[Instruction A] Revise the part of the FLLLEX project text that opens with "What is the" and closes with "downloaded on www.FLLLEX.eu.", using "partnership" in place of "consortium".
[Instruction B] Write what follows the last sentence of the FLLLEX project text.

Main outcomes of the FLLLEX project:

The FLLLEX-Radar
: an instrument for assessing the degree of Lifelong Learning implementation in the institution. The FLLLEX-Radar has been developed and tested by the different partner institutions. The results of the evaluation as well as the experiences in using the instrument were discussed with external review panels.
FLLLEX project results and recommendations
are summarized in a brochure.
FLLLEX results and institutional experiences
were presented at the 22nd EURASHE annual conference on May 10-11 2012 in Riga.
The FLLLEX project (The Impact of LifeLong Learning Strategies on Professional Higher Education) is an EU funded project in the framework of the Transversal Programme, Key Activity 1. It has started on the 1st of January 2010 and will run until 31st of August 2012. The consortium includes 24 partners from 10 European countries.
What is the FLLLEX-Radar about?

Published by the FLLLEX consortium with special thanks to Josep Grifoll (ENQA – AQU). This publication can be downloaded on www.FLLLEX.eu.
Self-assessment instrument

The FLLLEX-Radar is a self-assessment instrument that will help you to assess and reflect on the situation of Lifelong Learning (LLL) at your institution. The FLLLEX-Radar is designed to address the challenges and implications stemming from the incorporation of Lifelong Learning into European higher education institutions (HEIs).
The main priority of the use made of the Radar is to promote discussion and food for thought through analysis of different strategic areas linked to the development of Lifelong Learning in the coming years.
The purpose of a self-evaluation like this is not to rank the individual institutions, but to strengthen the position of institutions within their national and international contexts. The focus is clearly on ‘enhancement’ rather than ‘accountability’. In this respect, one of the more important tasks to be carried out by institutions in the self-assessment process is oriented towards the organisation and facilitating of debates and discussion on Lifelong Learning provision among the institutional members and with relevant stakeholders.
The instrument is an outcome of the FLLLEX project (‘The Impact of Lifelong Learning Strategies
on Professional Higher Education’), an EU funded project within the framework of the Transversal Programme, Key Activity 1. Eight HEIs from eight different countries have developed
and tested the tool. The objective of the project is to identify challenges and implications of Lifelong Learning (LLL) incorporation into European higher education institutions (HEI’s), with special attention given to the recognition of prior learning and to different aspects of the management and services within higher education institutions.
Results and Recommendations of the FLLLEX project are summarized in Towards an institutional strategy of Lifelong Learning in Higher Professional Education. This publication, as well as more detailed reports of the different work packages, can be found on www.FLLLEX.eu.
Why assess the implementation of LLL?

HEI’s remain a preferential partner in most countries for the governing bodies responsible to implement the national goals of LLL. HEI’s have a particular role to fulfil in the landscape of LLL, together with or among all other stakeholders, including lifelong learners, social partners/employers and training providers (profit and non-profit). The project would like to assess this role, as determined by the national policies and as perceived by the institutions themselves. The FLLLEX-Radar assesses in the first place if your institution matches up with the expectations of the different stakeholders.
The aims of the self-assessment are:
• To develop an analysis of the current situation for Lifelong Learning provision
in higher education institutions.
• To provide food for thought, at different levels within higher education institutions,
on the future development of Lifelong Learning.
• To open dialogues with stakeholders and other groups of interest on Lifelong
Learning provision.
• To enhance quality assurance frameworks for Lifelong Learning provision.

[Source material]
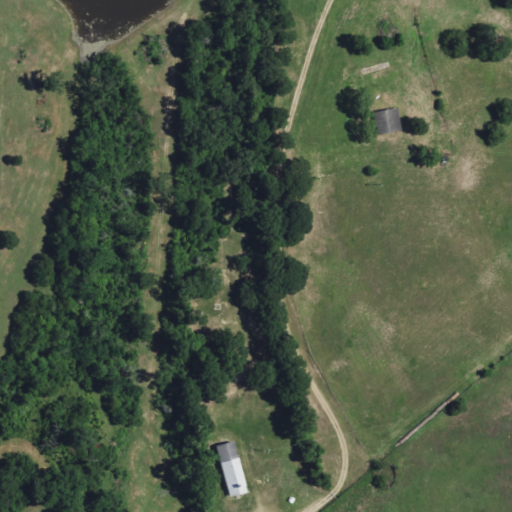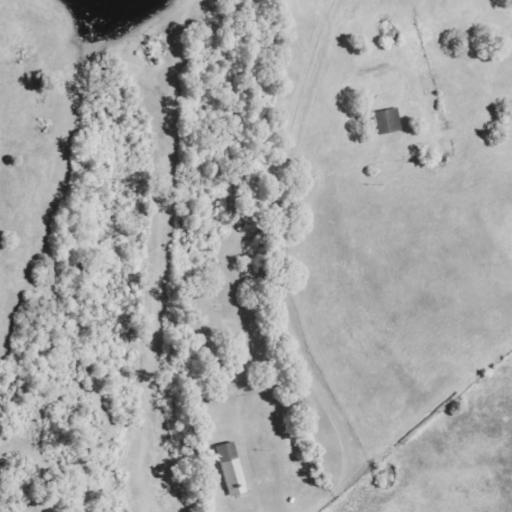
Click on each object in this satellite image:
building: (389, 122)
road: (284, 267)
building: (233, 469)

[Written response A]
What is the FLLLEX-Radar about?

Published by the FLLLEX partnership with special thanks to Josep Grifoll (ENQA – AQU). This publication can be downloaded on www.FLLLEX.eu.

[Written response B]
Therefore, the FLLLEX self-assessment tool is organised according to four core dimensions:
1. Analysis of the broader context
2. Lifelong Learning provision at the HEI (current situation)
3. Institutional policy (preferred situation)
4. Quality assurance in the institution
Each dimension can be assessed separately. However, it is suggested to tackle those in the order as proposed in this guide and build upon the results of the previous one.
The FLLLEX-Radar is meant to serve as a starting point for strategy development. Hence it is designed to be used only one time within the institution, not for repetitions in a cyclical mode. Although we are aware that carrying out a self-assessment requires substantial staffing resources, we are convinced that if discussions of the focus groups are well organised, the result should be very relevant for establishing new institutional strategies for Lifelong Learning. Download The FLLLEX-Radar.

Posté par pcassuto à 14:38 - - Permalien [#]

Multidimensional Ranking - The Design and Development of U-Multirank

http://images.springer.com/cda/content/image/cda_displayimage.jpg?SGWID=0-0-16-1135552-0Multidimensional Ranking The Design and Development of U-Multirank, by Frans A. van Vught and Frank Ziegele. Series: Higher Education Dynamics, Vol. 37.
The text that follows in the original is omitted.